NOUVELLES

Le discours d'Élisabeth II était prêt en cas de 3e guerre mondiale

01/08/2013 03:43 EDT | Actualisé 30/09/2013 05:12 EDT

Les relations entre l'Union soviétique et l'Occident étaient si tendues il y a trente ans que les responsables anglais avaient rédigé un discours que devait prononcer la reine Élisabeth II en cas de déclenchement d'une guerre nucléaire, comme le révèlent des archives rendues publiques jeudi.

Le discours de la reine aurait pu être diffusé au printemps 1983 sur fond de tensions entre les États-Unis et l'Union soviétique, durant l'année où le président américain Ronald Reagan avait décrit l'Union soviétique comme « l'empire du mal ».

Rédigé par des responsables gouvernementaux, le discours hypothétique faisait partie d'un protocole secret conçu pour préparer l'Angleterre à la menace d'une Troisième Guerre mondiale.

Dans ce discours, la reine devait appeler les Anglais à rester unis et déterminés face à la « folie de la guerre ».

Le texte commence en faisant allusion au traditionnel discours prononcé par la reine Élisabeth II à Noël. « Les horreurs de la guerre n'auraient pas pu sembler plus éloignées de ma famille alors que je partageais la joie de Noël avec la famille de plus en plus grande du Commonwealth », aurait eu à dire la reine.

« Aujourd'hui, la folie de la guerre se répand à travers le monde et notre courageux pays doit une fois de plus se préparer à survivre face à l'adversité ».

La reine devait poursuivre ainsi : « Je n'ai jamais oublié la peine et la fierté que j'ai ressenties tandis que j'étais devant la radio dans la chambre avec ma sœur, à écouter les mots de mon père [le roi George VI] ce jour décisif de 1939 [au début de la Seconde Guerre mondiale] ».

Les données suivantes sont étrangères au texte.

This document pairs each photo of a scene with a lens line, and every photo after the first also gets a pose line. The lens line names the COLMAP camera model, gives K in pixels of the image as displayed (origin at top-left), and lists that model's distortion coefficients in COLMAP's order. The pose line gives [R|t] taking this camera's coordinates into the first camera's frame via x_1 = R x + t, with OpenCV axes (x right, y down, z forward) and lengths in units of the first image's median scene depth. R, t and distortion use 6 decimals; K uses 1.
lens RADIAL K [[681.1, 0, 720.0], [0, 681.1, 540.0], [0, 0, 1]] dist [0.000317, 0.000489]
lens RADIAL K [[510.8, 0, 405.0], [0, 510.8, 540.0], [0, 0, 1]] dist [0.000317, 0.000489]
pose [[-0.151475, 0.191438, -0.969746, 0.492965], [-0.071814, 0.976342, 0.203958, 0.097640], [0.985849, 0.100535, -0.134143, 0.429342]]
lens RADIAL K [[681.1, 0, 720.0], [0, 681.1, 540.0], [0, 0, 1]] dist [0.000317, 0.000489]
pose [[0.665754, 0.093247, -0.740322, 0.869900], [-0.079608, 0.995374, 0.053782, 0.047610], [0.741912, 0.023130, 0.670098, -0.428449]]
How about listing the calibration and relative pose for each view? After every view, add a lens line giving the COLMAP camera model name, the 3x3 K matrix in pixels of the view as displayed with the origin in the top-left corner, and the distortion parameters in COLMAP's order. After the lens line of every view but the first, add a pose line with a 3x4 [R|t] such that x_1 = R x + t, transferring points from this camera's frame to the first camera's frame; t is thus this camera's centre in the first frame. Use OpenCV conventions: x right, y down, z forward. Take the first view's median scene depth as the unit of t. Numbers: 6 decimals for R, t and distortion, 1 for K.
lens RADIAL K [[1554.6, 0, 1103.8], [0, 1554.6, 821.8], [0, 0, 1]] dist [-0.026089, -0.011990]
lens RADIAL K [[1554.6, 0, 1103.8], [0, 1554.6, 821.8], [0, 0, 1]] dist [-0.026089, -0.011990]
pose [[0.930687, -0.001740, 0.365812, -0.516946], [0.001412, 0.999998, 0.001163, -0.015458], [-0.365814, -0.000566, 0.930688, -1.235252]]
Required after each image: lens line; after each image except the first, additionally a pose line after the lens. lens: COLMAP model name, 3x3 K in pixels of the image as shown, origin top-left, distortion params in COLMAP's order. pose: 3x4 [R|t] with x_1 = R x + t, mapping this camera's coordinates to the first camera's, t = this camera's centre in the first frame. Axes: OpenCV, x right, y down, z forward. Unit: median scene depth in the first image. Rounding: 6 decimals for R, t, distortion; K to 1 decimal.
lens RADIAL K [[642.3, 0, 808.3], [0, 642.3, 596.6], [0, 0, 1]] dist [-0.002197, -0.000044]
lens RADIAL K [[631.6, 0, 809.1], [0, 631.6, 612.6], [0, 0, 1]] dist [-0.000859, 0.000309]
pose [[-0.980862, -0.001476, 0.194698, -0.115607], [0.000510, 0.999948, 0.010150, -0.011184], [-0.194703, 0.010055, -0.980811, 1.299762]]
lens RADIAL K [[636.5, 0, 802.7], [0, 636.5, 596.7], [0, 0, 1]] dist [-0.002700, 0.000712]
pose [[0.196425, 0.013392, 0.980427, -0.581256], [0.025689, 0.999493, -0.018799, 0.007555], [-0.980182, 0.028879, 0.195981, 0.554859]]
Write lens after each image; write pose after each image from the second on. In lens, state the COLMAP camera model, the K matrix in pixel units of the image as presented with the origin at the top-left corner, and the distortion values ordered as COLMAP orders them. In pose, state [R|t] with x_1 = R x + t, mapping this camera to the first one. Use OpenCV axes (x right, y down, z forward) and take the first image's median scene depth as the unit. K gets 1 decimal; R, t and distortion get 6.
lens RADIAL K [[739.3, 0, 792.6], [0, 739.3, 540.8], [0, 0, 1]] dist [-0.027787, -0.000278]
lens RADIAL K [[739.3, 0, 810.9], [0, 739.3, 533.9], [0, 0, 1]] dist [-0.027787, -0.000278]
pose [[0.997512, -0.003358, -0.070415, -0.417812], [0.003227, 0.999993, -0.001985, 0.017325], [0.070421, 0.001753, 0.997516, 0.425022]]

« À aucun moment je n'ai imaginé que ce solennel et terrible devoir me reviendrait », aurait dû poursuivre la reine.

Le discours mentionnait également le second fils de la reine, le prince Andrew, qui servait à l'époque dans la Royal Navy.

« Si les familles restent unies et déterminées, abritent ceux qui sont seuls et sans protection, la volonté de survivre de notre pays ne pourra être brisée », aurait pu dire la reine.